Questions fréquentes
Un logiciel de facturation généraliste peut-il suffire pour le bâtiment ?
Pour une activité de petites interventions facturées en une fois, oui, à condition de gérer manuellement les mentions du secteur. Dès que les chantiers s’étalent, situations, retenue de garantie, avenants, le généraliste oblige à tenir des tableurs à côté, et c’est précisément ce qu’un logiciel devait supprimer.
La facture de situation est-elle obligatoire ?
Aucun texte n’impose de facturer par situations : c’est le contrat ou le marché qui le prévoit. En pratique, dès qu’un chantier dure, c’est l’usage, et c’est surtout l’intérêt de l’entreprise : encaisser au rythme de l’avancement plutôt qu’à la fin.
Que devient la retenue de garantie si le client ne la libère pas ?
Elle doit être libérée un an après la réception, sauf réserves non levées et notifiées. Passé ce délai, elle se réclame, mise en demeure à l’appui. Le premier outil de cette réclamation est la traçabilité : dates de réception, réserves, courriers, tout ce que le logiciel a conservé.
Faut-il attendre la facturation électronique pour s’équiper ?
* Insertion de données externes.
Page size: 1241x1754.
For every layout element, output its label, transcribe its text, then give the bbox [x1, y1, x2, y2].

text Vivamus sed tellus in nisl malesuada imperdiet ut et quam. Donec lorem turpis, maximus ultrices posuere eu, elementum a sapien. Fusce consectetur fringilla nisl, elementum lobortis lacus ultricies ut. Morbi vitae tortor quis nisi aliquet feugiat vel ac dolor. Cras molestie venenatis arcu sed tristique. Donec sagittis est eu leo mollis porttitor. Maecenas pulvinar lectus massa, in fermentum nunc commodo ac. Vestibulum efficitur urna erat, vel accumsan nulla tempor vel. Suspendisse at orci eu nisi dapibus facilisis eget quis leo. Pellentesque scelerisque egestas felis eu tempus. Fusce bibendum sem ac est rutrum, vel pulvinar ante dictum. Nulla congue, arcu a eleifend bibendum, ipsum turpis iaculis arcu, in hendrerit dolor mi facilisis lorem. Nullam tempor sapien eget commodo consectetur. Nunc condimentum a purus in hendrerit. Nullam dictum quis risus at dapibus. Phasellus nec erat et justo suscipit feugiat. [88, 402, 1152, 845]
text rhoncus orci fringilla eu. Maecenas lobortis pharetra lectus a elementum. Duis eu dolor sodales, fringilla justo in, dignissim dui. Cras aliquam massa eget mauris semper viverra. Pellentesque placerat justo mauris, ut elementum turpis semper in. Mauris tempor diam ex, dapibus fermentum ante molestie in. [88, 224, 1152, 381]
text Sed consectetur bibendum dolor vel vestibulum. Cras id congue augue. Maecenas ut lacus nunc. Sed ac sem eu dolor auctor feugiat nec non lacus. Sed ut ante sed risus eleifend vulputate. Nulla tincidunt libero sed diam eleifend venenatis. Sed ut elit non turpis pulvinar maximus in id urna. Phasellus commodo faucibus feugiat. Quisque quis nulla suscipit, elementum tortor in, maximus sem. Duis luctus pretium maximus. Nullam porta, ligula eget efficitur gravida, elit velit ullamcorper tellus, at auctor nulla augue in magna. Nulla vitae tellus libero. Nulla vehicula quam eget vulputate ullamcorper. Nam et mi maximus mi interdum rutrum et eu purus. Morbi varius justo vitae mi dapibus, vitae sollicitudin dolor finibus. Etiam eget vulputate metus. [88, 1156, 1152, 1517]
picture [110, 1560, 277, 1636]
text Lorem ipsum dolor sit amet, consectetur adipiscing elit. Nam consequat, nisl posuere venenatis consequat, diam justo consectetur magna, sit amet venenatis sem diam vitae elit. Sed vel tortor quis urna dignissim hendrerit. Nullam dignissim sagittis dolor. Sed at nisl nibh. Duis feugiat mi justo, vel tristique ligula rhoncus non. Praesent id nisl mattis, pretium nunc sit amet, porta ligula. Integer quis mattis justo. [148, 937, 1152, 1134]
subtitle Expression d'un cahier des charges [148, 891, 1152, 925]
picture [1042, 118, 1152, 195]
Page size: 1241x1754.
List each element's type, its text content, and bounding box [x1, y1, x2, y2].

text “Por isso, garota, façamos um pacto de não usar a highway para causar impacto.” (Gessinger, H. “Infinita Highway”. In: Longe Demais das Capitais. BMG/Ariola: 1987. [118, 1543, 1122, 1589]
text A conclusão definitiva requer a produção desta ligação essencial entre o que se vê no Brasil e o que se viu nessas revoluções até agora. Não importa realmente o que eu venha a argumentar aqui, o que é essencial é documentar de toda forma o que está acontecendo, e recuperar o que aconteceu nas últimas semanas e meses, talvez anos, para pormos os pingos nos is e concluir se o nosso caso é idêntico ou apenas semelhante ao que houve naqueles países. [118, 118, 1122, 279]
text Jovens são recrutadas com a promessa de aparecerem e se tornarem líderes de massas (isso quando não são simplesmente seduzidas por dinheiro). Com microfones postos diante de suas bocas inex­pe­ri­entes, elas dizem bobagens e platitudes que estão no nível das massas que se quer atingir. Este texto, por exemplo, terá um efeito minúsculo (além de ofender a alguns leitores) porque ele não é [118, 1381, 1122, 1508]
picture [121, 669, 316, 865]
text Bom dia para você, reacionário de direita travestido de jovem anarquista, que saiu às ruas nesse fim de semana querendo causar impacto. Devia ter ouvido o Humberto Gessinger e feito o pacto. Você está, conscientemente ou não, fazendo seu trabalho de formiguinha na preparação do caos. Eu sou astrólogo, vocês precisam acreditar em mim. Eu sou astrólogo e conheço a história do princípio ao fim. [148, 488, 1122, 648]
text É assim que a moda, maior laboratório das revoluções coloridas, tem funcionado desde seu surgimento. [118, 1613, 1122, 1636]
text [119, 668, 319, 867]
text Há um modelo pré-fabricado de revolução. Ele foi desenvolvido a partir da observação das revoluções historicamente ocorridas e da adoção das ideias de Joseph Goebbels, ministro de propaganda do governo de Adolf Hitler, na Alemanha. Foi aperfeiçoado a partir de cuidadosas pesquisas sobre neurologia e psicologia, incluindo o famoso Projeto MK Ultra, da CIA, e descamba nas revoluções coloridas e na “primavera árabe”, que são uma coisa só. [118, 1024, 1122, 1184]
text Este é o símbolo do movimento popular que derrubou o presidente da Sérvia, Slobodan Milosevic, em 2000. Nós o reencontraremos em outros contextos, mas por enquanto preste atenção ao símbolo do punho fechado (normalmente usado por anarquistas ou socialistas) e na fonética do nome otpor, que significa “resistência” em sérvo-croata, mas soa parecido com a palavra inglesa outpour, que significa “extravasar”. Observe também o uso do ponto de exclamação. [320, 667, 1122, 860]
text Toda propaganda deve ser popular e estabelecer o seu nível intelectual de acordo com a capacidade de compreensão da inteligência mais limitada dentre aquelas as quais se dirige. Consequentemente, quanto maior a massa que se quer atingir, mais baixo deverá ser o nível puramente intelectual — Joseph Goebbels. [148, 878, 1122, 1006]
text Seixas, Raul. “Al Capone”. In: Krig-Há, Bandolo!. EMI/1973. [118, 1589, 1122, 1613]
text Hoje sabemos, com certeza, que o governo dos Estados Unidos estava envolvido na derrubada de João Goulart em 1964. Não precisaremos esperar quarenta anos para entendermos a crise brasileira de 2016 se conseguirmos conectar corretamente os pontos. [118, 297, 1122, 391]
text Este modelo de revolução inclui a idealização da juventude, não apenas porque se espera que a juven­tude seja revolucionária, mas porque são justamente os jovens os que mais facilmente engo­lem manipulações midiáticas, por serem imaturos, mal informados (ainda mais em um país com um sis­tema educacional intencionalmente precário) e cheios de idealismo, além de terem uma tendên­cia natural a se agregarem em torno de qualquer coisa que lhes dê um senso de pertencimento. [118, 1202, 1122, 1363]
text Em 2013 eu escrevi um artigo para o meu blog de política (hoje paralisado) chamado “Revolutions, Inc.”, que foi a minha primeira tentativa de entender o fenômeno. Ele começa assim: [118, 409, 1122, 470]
Non, c’est l’inverse : s’équiper maintenant d’un outil qui a préparé son raccordement, c’est absorber la réforme comme une mise à jour au lieu de la subir comme un déménagement. Attendre, c’est choisir dans l’urgence au pire moment.
Un logiciel gratuit est-il viable pour démarrer ?
Pour les tout premiers devis, un outil d’entrée de gamme ou une formule gratuite limitée peut dépanner. La bascule doit se faire avant le premier chantier long : c’est la facturation d’avancement, pas le volume de documents, qui rend l’outil spécialisé indispensable.
L’essentiel à retenir
Un logiciel de devis et facture pour le bâtiment se choisit sur quatre capacités qui n’existent pas ailleurs : le devis par lots et par ouvrages, la facturation d’avancement avec ses cumuls, la retenue de garantie suivie jusqu’à sa libération, et la TVA du secteur, taux réduits et autoliquidation compris. Le reste, ergonomie, mobilité, prix, départage des outils qui savent déjà faire cela.
Identifiez votre famille, chiffrage, devis-facture d’artisan, gestion complète ou gestion orientée client, testez deux candidats sur un chantier réel, et posez à chacun la question de la facturation électronique. L’outil qui passe ces trois filtres est le bon, quel que soit son rang dans les classements.